[ATIVIDADE]
Prossiga a notícia sobre o alerta do alto comissário da ONU quanto à situação dos direitos humanos na Venezuela, começando logo após a última frase.

[TRECHO DO TEXTO]
===============

Da redação
O alto comissário da ONU para Direitos Humanos, Volker Turk, declarou nesta semana que a situação na Venezuela ainda preocupa, mesmo após avanços pontuais desde a intervenção militar americana em 3 de janeiro. Segundo Turk, o decreto de estado de emergência tem sido usado por autoridades e grupos armados para intimidar a população. Ele pediu ao governo venezuelano, durante apresentação ao Conselho de Direitos Humanos, em Genebra, que reavalie o decreto e atue com proporcionalidade.
Turk destacou a adoção de uma nova lei de anistia em 19 de fevereiro, embora sem consulta à sociedade civil, e a libertação de mais de 7,7 mil presos. No entanto, a lista dos libertados ainda não foi entregue à ONU. Apesar disso, mais de 950 pessoas foram presas arbitrariamente nos últimos meses, incluindo jornalistas, defensores de direitos humanos, políticos, pessoas com deficiência, idosos e pelo menos uma criança.
O relatório do alto comissário aponta relatos de tortura e maus-tratos em prisões como Rodeo 1 e centros de Fuerte Guaicaipuro. O espaço cívico segue restrito, a lei para ONGs dificulta o trabalho da sociedade civil e, após anos de repressão, muitos cidadãos temem se manifestar.

===============

[REGISTROS EXTRAÍDOS]
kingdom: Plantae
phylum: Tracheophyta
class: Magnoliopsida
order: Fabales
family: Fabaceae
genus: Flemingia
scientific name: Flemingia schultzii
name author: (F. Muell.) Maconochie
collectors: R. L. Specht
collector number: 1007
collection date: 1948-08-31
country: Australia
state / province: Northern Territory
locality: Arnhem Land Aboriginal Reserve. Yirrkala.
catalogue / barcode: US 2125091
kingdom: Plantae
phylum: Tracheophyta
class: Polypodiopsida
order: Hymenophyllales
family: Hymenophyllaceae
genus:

===============

[RESPOSTA]
Turk também denunciou dificuldades enfrentadas pelos venezuelanos para acessar saúde, água, alimentos e saneamento. Indígenas seguem sem atendimento médico adequado e não têm direito à demarcação de seus territórios, ressaltando a violação de direitos dessas populações.
Por fim, Volker Turk agradeceu a concessão de visto, no dia 3 de março, para que seus colaboradores possam visitar o país. Ele reforçou que reformas econômicas e investimentos devem beneficiar a população e proteger direitos humanos e o meio ambiente, em um cenário marcado pelo “misto de esperança, medo e incerteza”.